━━ Records shown

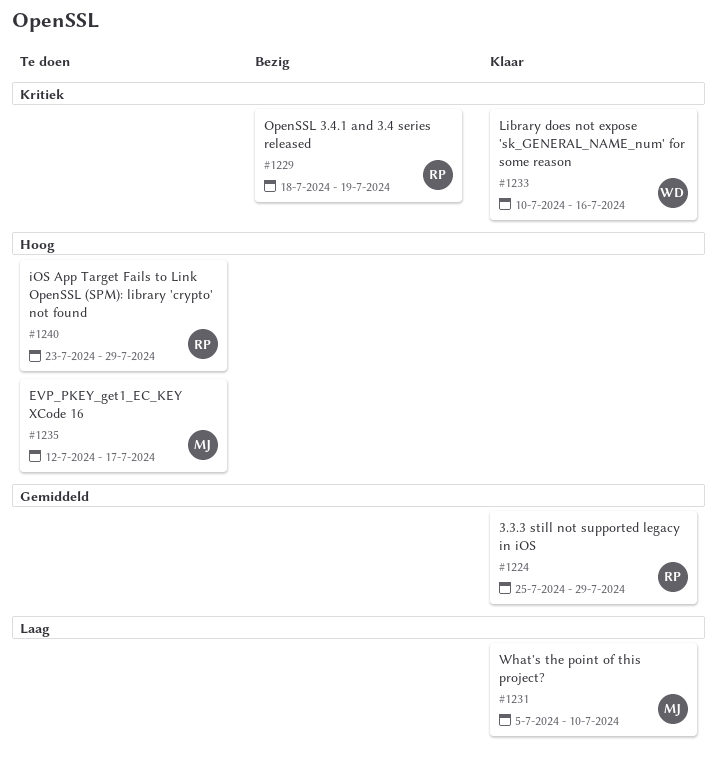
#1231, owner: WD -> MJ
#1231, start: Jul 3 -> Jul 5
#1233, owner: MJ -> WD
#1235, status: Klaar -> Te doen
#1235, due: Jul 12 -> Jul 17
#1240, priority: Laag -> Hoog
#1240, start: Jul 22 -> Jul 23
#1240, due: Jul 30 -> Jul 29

━━━━

What the exercise asks
An exact copy of the records above is wanted, with the pictures omitted.

Exercise answer
#1231, owner: WD -> MJ
#1231, start: Jul 3 -> Jul 5
#1233, owner: MJ -> WD
#1235, status: Klaar -> Te doen
#1235, due: Jul 12 -> Jul 17
#1240, priority: Laag -> Hoog
#1240, start: Jul 22 -> Jul 23
#1240, due: Jul 30 -> Jul 29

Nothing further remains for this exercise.